Solidity and Innovation
Silvia was also behind some of the brand’s most iconic bag designs, which remain a cornerstone of the Fendi collection, most notably the award-winning Fendi Baguette bag. A slim handbag which is worn under the arm like a French baguette, the “It” bag she devised now comes in over 600 different models and is so popular it has an entire book devoted to it. Silvia’s other notable design additions include the classic Peekaboo- or anti-baguette- bag, the dotcom bag, Bag Bugs and Fendi Selleria. With each new design innovation Fendi’s clever marketing strategy has incorporated celebrity alignment, cementing each new piece into the zeitgeist, and Fendi stores into major capitals internationally.
With the opening of their New York Madison Avenue boutique, Fendi featured Rihanna, Sarah Jessica Parker, Jourdan Dunn, Rachel Feinstein and Leandra Medine personalising their own 3Baguette bag. For Fendi’s Bond Street London store launch, ten iconic woman including Adele and Gwyneth Paltrow customised a version of the Peekaboo.
In recent years, Fendi has seen a shift in approach. With the advent of e-commerce and a need for brands to stay relevant and true to their story, Fendi has embarked on new digital strategies and store concepts, including a customised shop through e-commerce platform Farfetch for made-to-order handbag designs. It has also invested in corporate social responsibility initiatives and historical restoration projects.
Staying true to their roots, Fendi aligned with Roman architecture and monuments, restoring the Trevi Fountain and working with young talent in the field of antique restoration and cultural heritage throughout Italy.
In 2015 Fendi’s Headquarters became a testament to their ethos. After a careful and expensive restoration project, Fendi moved into the Palazzo Della Civilta Italiana in Rome. Commissioned by Mussolini during World War Two as an exhibition space, the six-floor structure nicknamed ‘The Square Colosseum’ is a masterpiece of modernist architecture, and reportedly costs an annual fee of $2.8 million euros to occupy the space. It conveys solidity, innovation and classic Roman principles, much like the brand itself.
A Century of Fendi
Fendi is almost at the 100-year mark since the iconic brand’s establishment, but is yet to show its age and refuses to back down from major creative challenges. In 2007, Fendi saw months of meticulous planning that accumulated in 89 models walking down a runway visible from the moon on the Great Wall of China. Fendi’s Spring/Summer 2008 campaign was a significant and highly acclaimed campaign. Outside the collection itself, the exceptional spectacle is remembered as the largest runway show in history.

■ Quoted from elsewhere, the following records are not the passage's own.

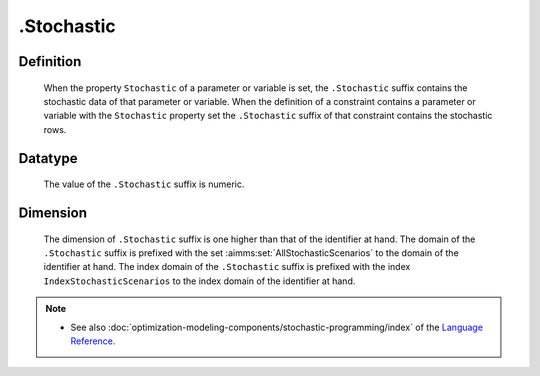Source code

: .. _.Stochastic:

.Stochastic
===========

Definition
----------

    When the property ``Stochastic`` of a parameter or variable is set, the
    ``.Stochastic`` suffix contains the stochastic data of that parameter or
    variable. When the definition of a constraint contains a parameter or
    variable with the ``Stochastic`` property set the ``.Stochastic`` suffix
    of that constraint contains the stochastic rows.

Datatype
--------

    The value of the ``.Stochastic`` suffix is numeric.

Dimension
---------

    The dimension of ``.Stochastic`` suffix is one higher than that of the
    identifier at hand. The domain of the ``.Stochastic`` suffix is prefixed
    with the set :aimms:set:`AllStochasticScenarios` to the domain of the identifier at hand. The
    index domain of the ``.Stochastic`` suffix is prefixed with the index
    ``IndexStochasticScenarios`` to the index domain of the identifier at
    hand.

.. note::

    -  See also :doc:`optimization-modeling-components/stochastic-programming/index` of the `Language Reference <https://documentation.aimms.com/language-reference/index.html>`__.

French luxury goods group LVMH bought over Fendi in 2001 and in September 2020, English designer Kim Jones took over the role of Artistic Director of Fendi’s women’s collection, formerly occupied by Lagerfeld. Despite this, the brand remains solid and family run. Today Fendi is known as the mark of ultimate luxury, with collections that have expanded to include Menswear, iconic accessories, exquisite ready-to-wear and Haute Couture collections with over 1 billion euro (1.2 billion US Dollars) in annual sales. Yet at its core, Fendi remains wedded to the values which have navigated the brand through fashion’s eras for almost a century – tradition, unparalleled handmade craftsmanship, and innovation. It’s what keeps them current and sets them apart, ensuring Fendi will remain in the fashion lexicon for another hundred years.